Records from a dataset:
_ _ _

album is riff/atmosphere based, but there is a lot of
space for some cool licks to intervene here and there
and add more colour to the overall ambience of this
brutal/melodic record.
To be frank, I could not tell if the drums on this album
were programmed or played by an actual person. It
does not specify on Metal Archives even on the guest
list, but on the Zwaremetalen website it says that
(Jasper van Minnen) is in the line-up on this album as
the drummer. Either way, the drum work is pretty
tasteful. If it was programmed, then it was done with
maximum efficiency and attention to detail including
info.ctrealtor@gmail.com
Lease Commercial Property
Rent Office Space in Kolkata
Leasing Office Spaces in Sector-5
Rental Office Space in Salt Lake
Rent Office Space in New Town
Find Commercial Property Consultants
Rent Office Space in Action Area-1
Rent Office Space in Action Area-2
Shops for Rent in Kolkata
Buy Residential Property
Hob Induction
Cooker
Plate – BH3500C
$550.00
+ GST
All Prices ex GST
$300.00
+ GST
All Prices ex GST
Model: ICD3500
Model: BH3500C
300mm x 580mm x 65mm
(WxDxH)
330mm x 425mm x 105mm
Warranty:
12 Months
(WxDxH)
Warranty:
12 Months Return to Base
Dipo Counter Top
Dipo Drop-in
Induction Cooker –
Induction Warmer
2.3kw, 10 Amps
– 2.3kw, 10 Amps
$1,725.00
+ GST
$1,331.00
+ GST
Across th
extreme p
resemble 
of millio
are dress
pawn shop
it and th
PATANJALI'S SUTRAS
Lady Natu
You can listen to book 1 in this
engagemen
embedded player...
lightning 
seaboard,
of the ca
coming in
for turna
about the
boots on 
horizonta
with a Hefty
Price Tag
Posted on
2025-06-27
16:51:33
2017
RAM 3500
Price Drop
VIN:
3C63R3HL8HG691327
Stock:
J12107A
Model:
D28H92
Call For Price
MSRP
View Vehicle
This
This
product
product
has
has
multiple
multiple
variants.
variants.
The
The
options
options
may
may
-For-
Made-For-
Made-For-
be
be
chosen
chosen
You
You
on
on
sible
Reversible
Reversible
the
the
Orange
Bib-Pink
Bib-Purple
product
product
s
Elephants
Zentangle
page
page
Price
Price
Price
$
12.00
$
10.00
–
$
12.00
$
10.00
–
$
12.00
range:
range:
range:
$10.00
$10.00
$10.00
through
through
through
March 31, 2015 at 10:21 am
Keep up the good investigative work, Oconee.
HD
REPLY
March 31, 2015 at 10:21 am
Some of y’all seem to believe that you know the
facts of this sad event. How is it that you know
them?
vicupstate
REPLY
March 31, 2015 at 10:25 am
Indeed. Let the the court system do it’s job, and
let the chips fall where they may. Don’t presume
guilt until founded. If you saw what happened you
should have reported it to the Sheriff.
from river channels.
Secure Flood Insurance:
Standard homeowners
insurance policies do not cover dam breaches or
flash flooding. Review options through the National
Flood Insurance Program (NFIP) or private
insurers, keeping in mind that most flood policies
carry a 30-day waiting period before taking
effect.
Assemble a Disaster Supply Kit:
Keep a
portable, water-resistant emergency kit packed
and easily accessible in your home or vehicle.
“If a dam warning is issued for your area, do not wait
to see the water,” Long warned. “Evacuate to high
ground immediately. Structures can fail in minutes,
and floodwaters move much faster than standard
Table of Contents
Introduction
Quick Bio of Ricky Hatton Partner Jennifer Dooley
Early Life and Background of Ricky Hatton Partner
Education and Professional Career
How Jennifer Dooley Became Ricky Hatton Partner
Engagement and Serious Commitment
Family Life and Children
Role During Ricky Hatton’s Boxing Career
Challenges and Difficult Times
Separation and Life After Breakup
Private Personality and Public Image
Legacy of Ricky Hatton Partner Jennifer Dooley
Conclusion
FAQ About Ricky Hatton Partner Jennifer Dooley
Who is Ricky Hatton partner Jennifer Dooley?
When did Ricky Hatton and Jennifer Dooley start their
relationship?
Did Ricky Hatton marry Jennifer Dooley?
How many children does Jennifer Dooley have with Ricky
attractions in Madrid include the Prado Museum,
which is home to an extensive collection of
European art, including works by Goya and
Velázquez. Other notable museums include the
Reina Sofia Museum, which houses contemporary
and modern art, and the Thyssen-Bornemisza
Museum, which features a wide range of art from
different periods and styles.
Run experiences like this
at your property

_ _ _

### ABOUT THIS TASK
Pull out every line in the data above that has the word "Ricky".

### RESULT OF THE EXERCISE
Quick Bio of Ricky Hatton Partner Jennifer Dooley
Early Life and Background of Ricky Hatton Partner
How Jennifer Dooley Became Ricky Hatton Partner
Role During Ricky Hatton’s Boxing Career
Legacy of Ricky Hatton Partner Jennifer Dooley
FAQ About Ricky Hatton Partner Jennifer Dooley
Who is Ricky Hatton partner Jennifer Dooley?
When did Ricky Hatton and Jennifer Dooley start their
Did Ricky Hatton marry Jennifer Dooley?
How many children does Jennifer Dooley have with Ricky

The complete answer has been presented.